I keep up with my vehicles’ gas mileage. Oh, not in any great detail, but it’s something I’ve always done, mostly out of curiosity as much as anything else. Plus, my newest vehicle has a computer that tells me it’s overall average as well a snapshot. Of course after a few thousand miles the average isn’t going to change absent some real radical movements.
So I also check it when I fill up. Just hit the trip odometer and divide. And again the results don’t vary very much. And yes, since I am product of public education of years ago, I can do such things without pen and paper, or hand held computer.
And being the frugal type I always buy the lowest price gas. That is unless it is Citgo, which I don’t use at all. So when I saw a sign saying $2.77.9 I drove in and filled up. I noticed the “10% Ethanol” on the pump. I don’t remember exactly what the mileage figure was, but it was close to the overall average of 25.6 mpg.
Now, imagine my surprise when the next fill-up came in at 23.7. That’s almost a 2 mph decrease. Close to 7.4%. And it jogged my memory that when I lived in Denver, every winter the gasoline was changed to reduce pollution. The additives were ethanol or MTBE. And every winter I noticed my gas mileage go down.
So I Googled up “ethanol” and discovered something. Ethanol, which is alcohol, has 34% less “power” than gasoline in equal volumes. Ergo. Ten percent ethanol results in less power. Less power means more fuel is burned to yield the same power required to pull my car around.
Now the use of ethanol as a fuel has been around for over a hundred years. It had many problems early on that existing technology couldn’t solve, plus it was more expensive than gasoline to produce. But in blends of up to 90%-10% it works well, except for the aforementioned loss of power, in the modern day internal combustion engines. Said engines can also be designed to use more ethanol and some countries have done exactly that. Brazil in particular.
The catch being that you must first have a ready source of ethanol, and cars that have been modified to run on fuel with much higher percentages of ethanol. The US has neither, although we are supposedly working to fix that.
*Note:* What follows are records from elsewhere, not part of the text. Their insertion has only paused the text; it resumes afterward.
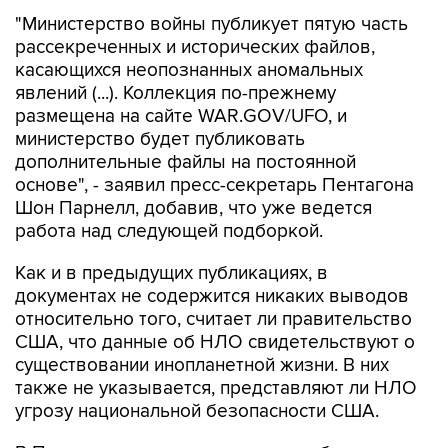
"Министерство войны публикует пятую часть
рассекреченных и исторических файлов,
касающихся неопознанных аномальных
явлений (...). Коллекция по-прежнему
размещена на сайте WAR.GOV/UFO, и
министерство будет публиковать
дополнительные файлы на постоянной
основе", - заявил пресс-секретарь Пентагона
Шон Парнелл, добавив, что уже ведется
работа над следующей подборкой.
Как и в предыдущих публикациях, в
документах не содержится никаких выводов
относительно того, считает ли правительство
США, что данные об НЛО свидетельствуют о
существовании инопланетной жизни. В них
также не указывается, представляют ли НЛО
угрозу национальной безопасности США.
So now comes the question. Why use ethanol?
First, fuel with 10% ethanol burns cleaner. Thus its use in Denver to fight pollution.
Secondly, the clean burning also reduces carbon dioxide which according to Algore’s Church of Global Warming, is going to destroy the earth and kill all the cute little polar bears.
Thirdly, it reduces the amount of gasoline used by 10%, thus reducing our dependence on foreign oil… All of the above is good, right?
Well, not exactly.
The pollution reduction in areas such as Denver looks like a cinch. It’s a seasonal fix of a known problem.
The global warming claim is shaky because it takes energy to run the equipment to produce ethanol and that energy produces carbon dioxide that is supposedly being reduced by the use of ethanol in autos. Question becomes, how much reduction are we talking about? I don’t know and I haven’t read enough information to convince me either way.
But I do know this. People drive to go places. If, at the end of the week, they have driven 250 miles using a fuel that yields 25 mpg they will have used 10 gallons.
If they have used a fuel that yields 23.7 mpg they will have used 10.54 gallons. So that one gallon savings now becomes .46 gallons. Not very much. And if you go back to the fuel consumed to produce the ethanol…. Well, it becomes smaller.
Over 50 years ago a science fiction writer named Robert Heinlein wrote: “TANSTAAFL”.
“There aint no such thing as a free lunch.”
Like it or not we are stuck in a world that runs on petroleum. Petroleum is plentiful and gasoline can be refined from it very inexpensively. In fact, petroleum is so plentiful that it is a commodity. And plentiful commodities should be cheap. Petroleum is not because a monopoly has been established to restrict the supply and the commodities markets have engaged in speculation on that supply.
Now if the monopoly’s profits were being used to improve the standard of living for its members’ citizens then you might be able to argue that the western world should pay to allow others to “catch up.” But it isn’t. The profits are being used to support the rulers who are also using them to pay protection from the radicals who would otherwise attack them. Said radicals, tolerated by the rulers, are also engaged in attacking the west.
Maybe it’s time to quit focusing exclusively on a technical solution and see if we have enough JP to fuel up the bombers.